Australian-American journalist (1900–1962)

Stanley Johnston (1900 - September 13, 1962) was an Australian-American journalist who, as a correspondent during World War II, wrote a story for the Chicago Tribune that inadvertently revealed the extent of American code-breaking activities against the Imperial Japanese Navy (IJN). The story resulted in efforts by the United States government to prosecute Johnston and other Chicago Tribune journalists, an effort what remains the only time the Espionage Act was used against journalists in the United States. No indictment was returned, and grand jury proceedings were sealed until 2016.

==Early life==
Johnston was born on Palmers Island near Yamba, New South Wales. He joined the Australian Army at the age of 14.

== Career ==
After participating in the Gallipoli Campaign during World War I and ten years of working in gold mines in New Guinea, Johnston embarked on a three-year holiday that took him through the United States and Europe. He met dancer Barbara Beck in New York City in 1936, married her, and took her on a tour through Europe. While in France, he coordinated press dispatches transmitted to and from Europe from a transmitter in Bordeaux, and later the Netherlands. In 1940, as the Netherlands were invaded, he escaped to Lisbon and then London, where he worked as a correspondent for the Chicago Tribune, covering the Battle of Britain. In late-1940, he was called to Chicago where he impressed the newspaper with his knowledge of events in England. About this time, he became an American citizen and was reunited with his wife, who had been repatriated from Paris. Although he was not a trained journalist, he was eventually assigned to a press position aboard the USS Lexington in the Pacific.

===War correspondent===
Johnston was the only member of the press aboard Lexington when the aircraft carrier took part in the Battle of the Coral Sea in early May 1942. Following the sinking of the aircraft carrier in the battle Johnston was repatriated aboard the USS Barnett with the Lexingtons executive officer, Commander Morton T. Seligman. Seligman had access to naval communications. One general dispatch in late May dealt with American appreciations of Japanese naval movements in the weeks leading up to the June 1942 Battle of Midway, that implied American foreknowledge of events. Johnston claimed he saw the dispatch, "a scrap of paper with doodling on it," which he threw away. Johnston returned to Chicago and published 15 first-hand accounts of the events of the battle. He also wrote an account of the prelude to the Midway action that caused fears in the United States Navy that the Japanese would realize that their codes were broken.
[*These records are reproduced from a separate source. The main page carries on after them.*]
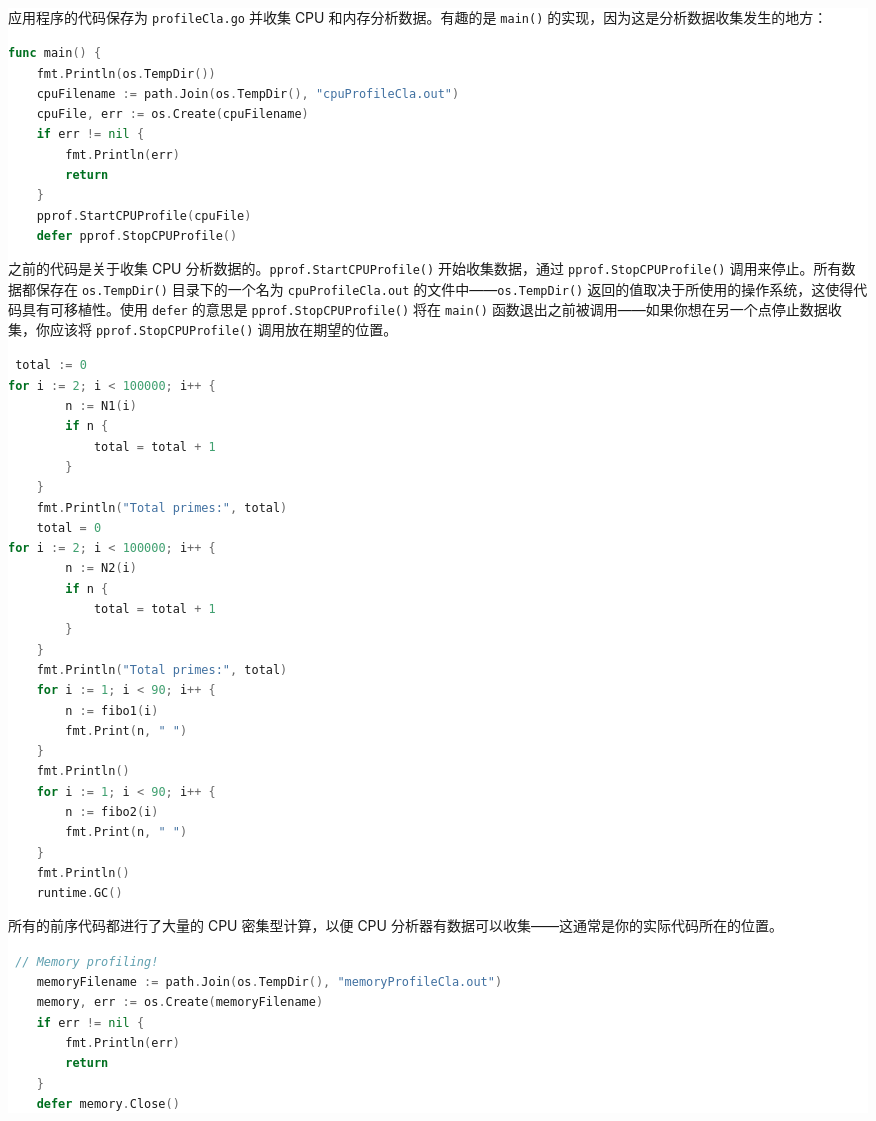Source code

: 应用程序的代码保存为 `profileCla.go` 并收集 CPU 和内存分析数据。有趣的是 `main()` 的实现，因为这是分析数据收集发生的地方：

```go
func main() {
    fmt.Println(os.TempDir())
    cpuFilename := path.Join(os.TempDir(), "cpuProfileCla.out")
    cpuFile, err := os.Create(cpuFilename)
    if err != nil {
        fmt.Println(err)
        return
    }
    pprof.StartCPUProfile(cpuFile)
    defer pprof.StopCPUProfile() 
```

之前的代码是关于收集 CPU 分析数据的。`pprof.StartCPUProfile()` 开始收集数据，通过 `pprof.StopCPUProfile()` 调用来停止。所有数据都保存在 `os.TempDir()` 目录下的一个名为 `cpuProfileCla.out` 的文件中——`os.TempDir()` 返回的值取决于所使用的操作系统，这使得代码具有可移植性。使用 `defer` 的意思是 `pprof.StopCPUProfile()` 将在 `main()` 函数退出之前被调用——如果你想在另一个点停止数据收集，你应该将 `pprof.StopCPUProfile()` 调用放在期望的位置。

```go
 total := 0
for i := 2; i < 100000; i++ {
        n := N1(i)
        if n {
            total = total + 1
        }
    }
    fmt.Println("Total primes:", total)
    total = 0
for i := 2; i < 100000; i++ {
        n := N2(i)
        if n {
            total = total + 1
        }
    }
    fmt.Println("Total primes:", total)
    for i := 1; i < 90; i++ {
        n := fibo1(i)
        fmt.Print(n, " ")
    }
    fmt.Println()
    for i := 1; i < 90; i++ {
        n := fibo2(i)
        fmt.Print(n, " ")
    }
    fmt.Println()
    runtime.GC() 
```

所有的前序代码都进行了大量的 CPU 密集型计算，以便 CPU 分析器有数据可以收集——这通常是你的实际代码所在的位置。

```go
 // Memory profiling!
    memoryFilename := path.Join(os.TempDir(), "memoryProfileCla.out")
    memory, err := os.Create(memoryFilename)
    if err != nil {
        fmt.Println(err)
        return
    }
    defer memory.Close() 
```
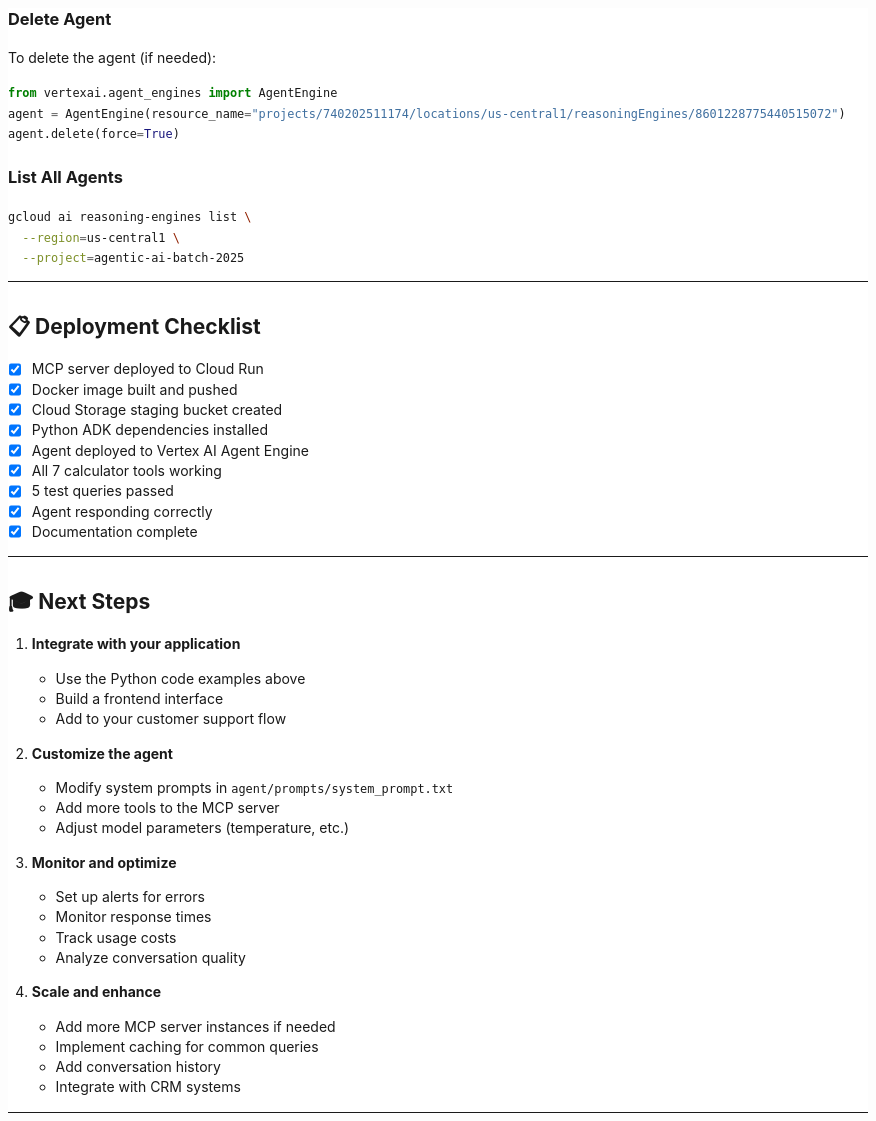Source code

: ### Delete Agent
To delete the agent (if needed):
```python
from vertexai.agent_engines import AgentEngine
agent = AgentEngine(resource_name="projects/740202511174/locations/us-central1/reasoningEngines/8601228775440515072")
agent.delete(force=True)
```

### List All Agents
```bash
gcloud ai reasoning-engines list \
  --region=us-central1 \
  --project=agentic-ai-batch-2025
```

---

## 📋 Deployment Checklist

- [x] MCP server deployed to Cloud Run
- [x] Docker image built and pushed
- [x] Cloud Storage staging bucket created
- [x] Python ADK dependencies installed
- [x] Agent deployed to Vertex AI Agent Engine
- [x] All 7 calculator tools working
- [x] 5 test queries passed
- [x] Agent responding correctly
- [x] Documentation complete

---

## 🎓 Next Steps

1. **Integrate with your application**
   - Use the Python code examples above
   - Build a frontend interface
   - Add to your customer support flow

2. **Customize the agent**
   - Modify system prompts in `agent/prompts/system_prompt.txt`
   - Add more tools to the MCP server
   - Adjust model parameters (temperature, etc.)

3. **Monitor and optimize**
   - Set up alerts for errors
   - Monitor response times
   - Track usage costs
   - Analyze conversation quality

4. **Scale and enhance**
   - Add more MCP server instances if needed
   - Implement caching for common queries
   - Add conversation history
   - Integrate with CRM systems

---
Tribune publisher Robert R. McCormick and President Franklin D. Roosevelt were longtime adversaries and the story infuriated Roosevelt. Secretary of the Navy Frank Knox pressed Attorney General Francis Biddle to prosecute Johnston and others at the Tribune for harm to national security under the Espionage Act of 1917. A grand jury declined to indict, because revealing enemy secrets was not then an offence, and also because the Navy could not release evidence for fear of further compromise. The grand jury testimony remained sealed for 75 years until it was released after successful court action by historians. In the meantime, Seligman was blamed by Navy investigators for the security breach, transferred to shore duty, and denied promotion. The investigation was the only instance in which reporters were ever under threat of prosecution under the Espionage Act.

Johnston authored a book, Queen of the Flat-Tops, in 1942, that recounted his experiences aboard the USS Lexington.

After the war Johnston was a correspondent in Latin America for two years, then returned to Chicago to manage the Tribunes promotions department. In 1955 he became manager of Robert McCormick's Cantigny estate.

== Death ==
Johnston died of an apparent heart attack in Wheaton, Illinois on September 13, 1962, aged 62. His obituary was published on the front page of the Chicago Tribune.